IAN CAMPBELL, ENVIRONMENT MINISTER: These are issues that we will know more about once this plant is up and running, once we know that it's built, that all of the engineering challenges this is what a demonstration project is all about. We will know all of those costs, we will know what it costs per unit of electricity, then we'll know what it will look like as it's expanded.
The bit that had me spewing was 'Trying to get a global agreement post-Kyoto..." For heaven's sake weren't we the nation that said 'no' to the Kyoto Protocol? What credibility have we got when we go in to the next round of discussions?

So... you can suddenly feel the urgency with which they're now viewing the problem. Uhh, It's really late in the day, guys. Letting the issue go to seed, while going on silly little crusades to save the whales, for the last 10 years was a really bad choice of spending time and resources.
The thing about this government and its horrible, woeful, dreadful, abysmal track record in tackling Global Warming is that it has made me yell and scream as if I were a Greenie.
Which, I am not.

Then there's this:
IAN CAMPBELL, ENVIRONMENT MINISTER: My strong conviction has been, for a couple of years now, that Australia should be and will be the leader in solar technologies in the world. That is already happening, although people on the Left of politics keep putting down our achievements. You can't beat going to Xen Zhen Province and seeing the largest solar photovoltaic installation in Asia, built using and solar cells made at Homebush by BP Solar, and installed by an Australian company in China.
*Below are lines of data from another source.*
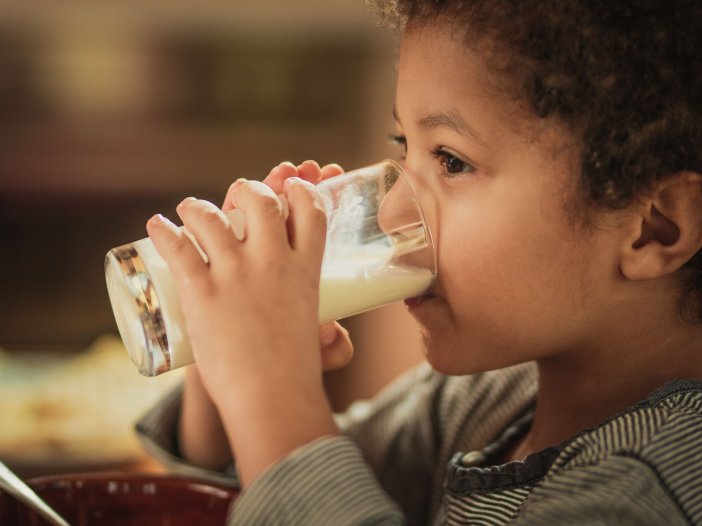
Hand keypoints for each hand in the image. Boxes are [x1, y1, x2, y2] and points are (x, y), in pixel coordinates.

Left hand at [147, 160, 346, 484]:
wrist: (271, 398)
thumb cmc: (295, 374)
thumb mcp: (317, 339)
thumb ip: (330, 337)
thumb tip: (335, 337)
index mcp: (306, 269)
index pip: (310, 211)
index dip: (299, 190)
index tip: (289, 187)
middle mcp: (273, 262)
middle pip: (261, 201)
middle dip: (248, 189)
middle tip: (236, 196)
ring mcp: (237, 274)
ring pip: (212, 218)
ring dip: (196, 207)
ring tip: (188, 209)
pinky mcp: (203, 292)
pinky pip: (179, 248)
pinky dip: (163, 231)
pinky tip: (155, 226)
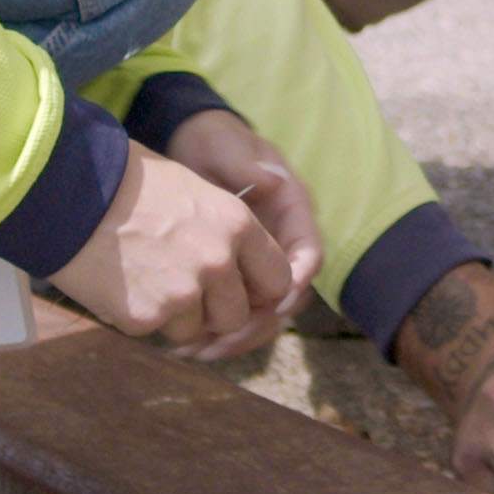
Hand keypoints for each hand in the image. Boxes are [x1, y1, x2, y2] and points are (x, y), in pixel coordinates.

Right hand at [43, 145, 295, 353]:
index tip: (237, 287)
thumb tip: (243, 269)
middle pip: (236, 315)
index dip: (256, 288)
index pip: (278, 280)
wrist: (68, 189)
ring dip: (176, 315)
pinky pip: (155, 331)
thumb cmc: (128, 181)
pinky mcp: (146, 317)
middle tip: (181, 286)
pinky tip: (121, 283)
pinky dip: (140, 315)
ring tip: (145, 276)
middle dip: (214, 309)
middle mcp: (218, 261)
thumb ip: (226, 233)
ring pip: (196, 329)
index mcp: (237, 224)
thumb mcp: (194, 192)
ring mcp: (182, 293)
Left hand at [147, 107, 320, 357]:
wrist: (192, 146)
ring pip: (261, 314)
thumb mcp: (228, 146)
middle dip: (256, 325)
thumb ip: (246, 165)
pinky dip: (214, 331)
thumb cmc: (215, 141)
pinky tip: (184, 344)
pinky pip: (234, 312)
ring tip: (196, 351)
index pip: (308, 256)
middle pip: (286, 299)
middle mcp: (282, 244)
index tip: (271, 303)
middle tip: (220, 342)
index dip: (294, 283)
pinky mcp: (235, 276)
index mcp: (293, 214)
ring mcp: (259, 263)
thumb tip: (272, 182)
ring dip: (233, 338)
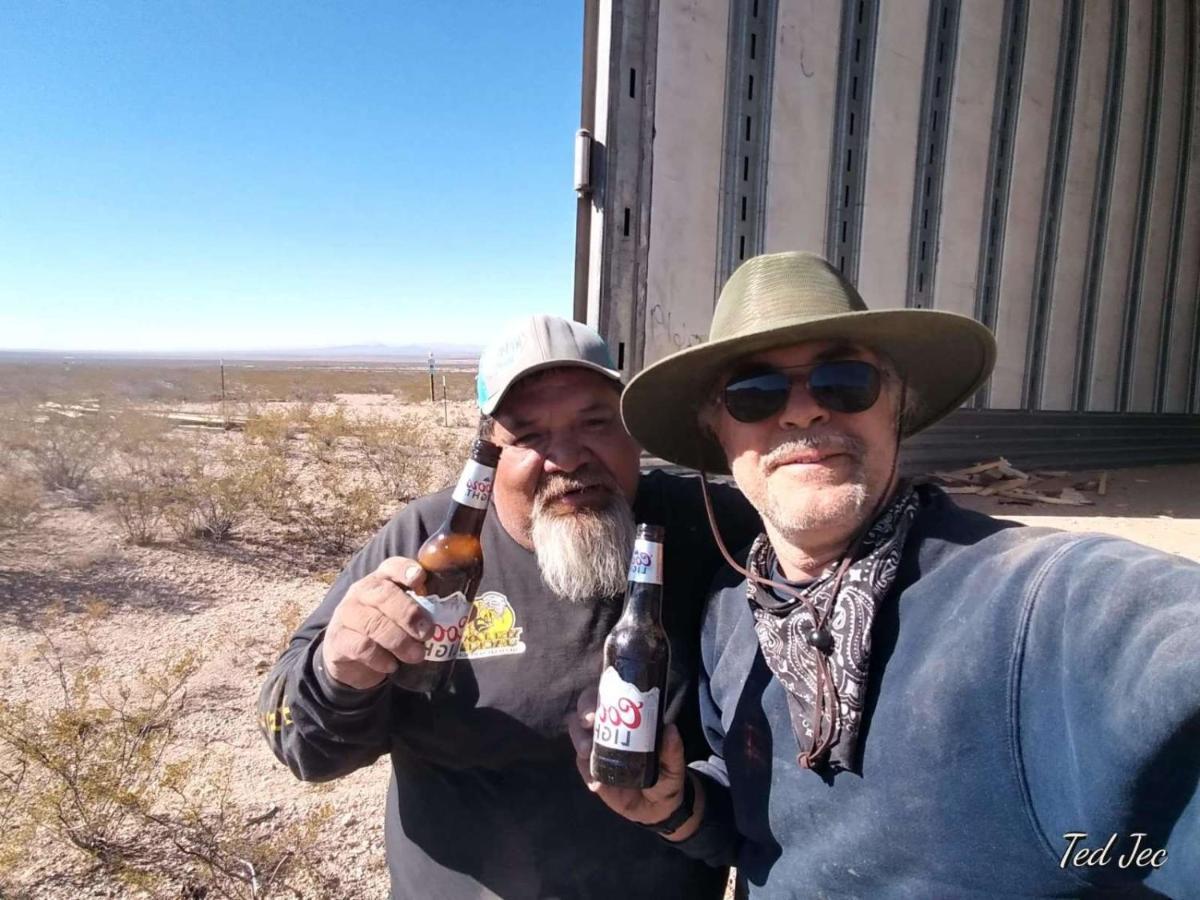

Australia's been the leader in Solar power technologies since the early 1980s. For Ian Campbell to suddenly notice this and find conviction in it 2 years ago is truly a sad state of affairs. These were known components, known commodities. Where was he during the 1980s and the 1990s? Presumably, he was in that Norwegian asylum.
I really do hope he googles his name and finds my critique of his pathetic, sub-standard work as Environment Minister.